• [Task objective] Make an exact copy of the records that follow, with each picture omitted.

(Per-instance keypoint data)
:::

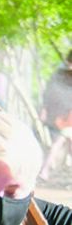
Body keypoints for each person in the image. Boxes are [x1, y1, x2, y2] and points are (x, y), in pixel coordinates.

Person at [38, 50, 72, 183]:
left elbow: (49, 93)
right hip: (63, 115)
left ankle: (45, 171)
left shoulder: (60, 73)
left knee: (63, 142)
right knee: (58, 142)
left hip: (62, 114)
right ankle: (44, 171)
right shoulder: (63, 74)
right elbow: (53, 93)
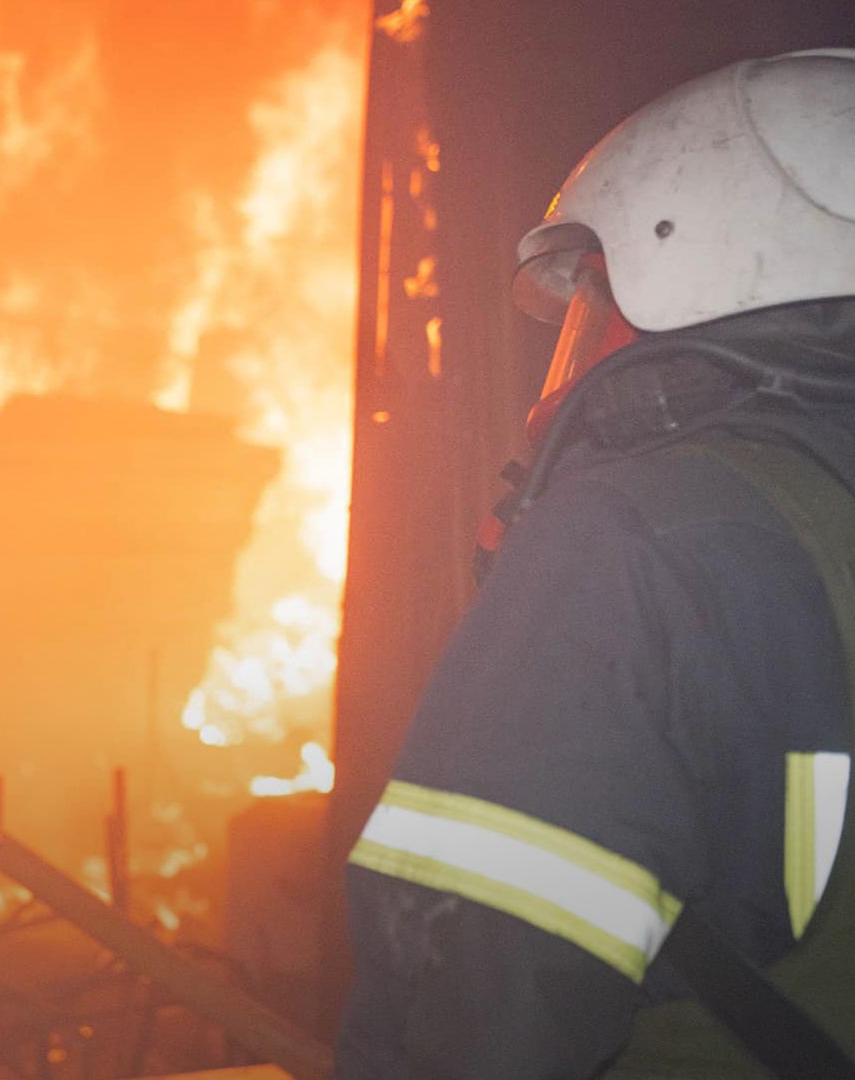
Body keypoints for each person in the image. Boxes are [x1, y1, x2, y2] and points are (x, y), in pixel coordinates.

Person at [337, 49, 855, 1077]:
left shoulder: (627, 544)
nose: (575, 359)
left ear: (703, 271)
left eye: (594, 307)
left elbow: (478, 1002)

:::

• [Written response]
Body keypoints for each person in the image. Boxes are [x1, y1, x2, y2] and points are (x, y), in pixel coordinates.

Person at [38, 50, 72, 183]:
left elbow: (49, 93)
right hip: (63, 115)
left ankle: (45, 171)
left shoulder: (60, 73)
left knee: (63, 142)
right knee: (58, 142)
left hip: (62, 114)
right ankle: (44, 171)
right shoulder: (63, 74)
right elbow: (53, 93)
Body keypoints for each person in the image. Boxes are [x1, y1, x2, y2] and points are (x, y), in pixel coordinates.

Person at [337, 49, 855, 1077]:
left shoulder: (627, 544)
nose: (575, 359)
left ear: (703, 271)
left eye: (594, 307)
left elbow: (478, 1002)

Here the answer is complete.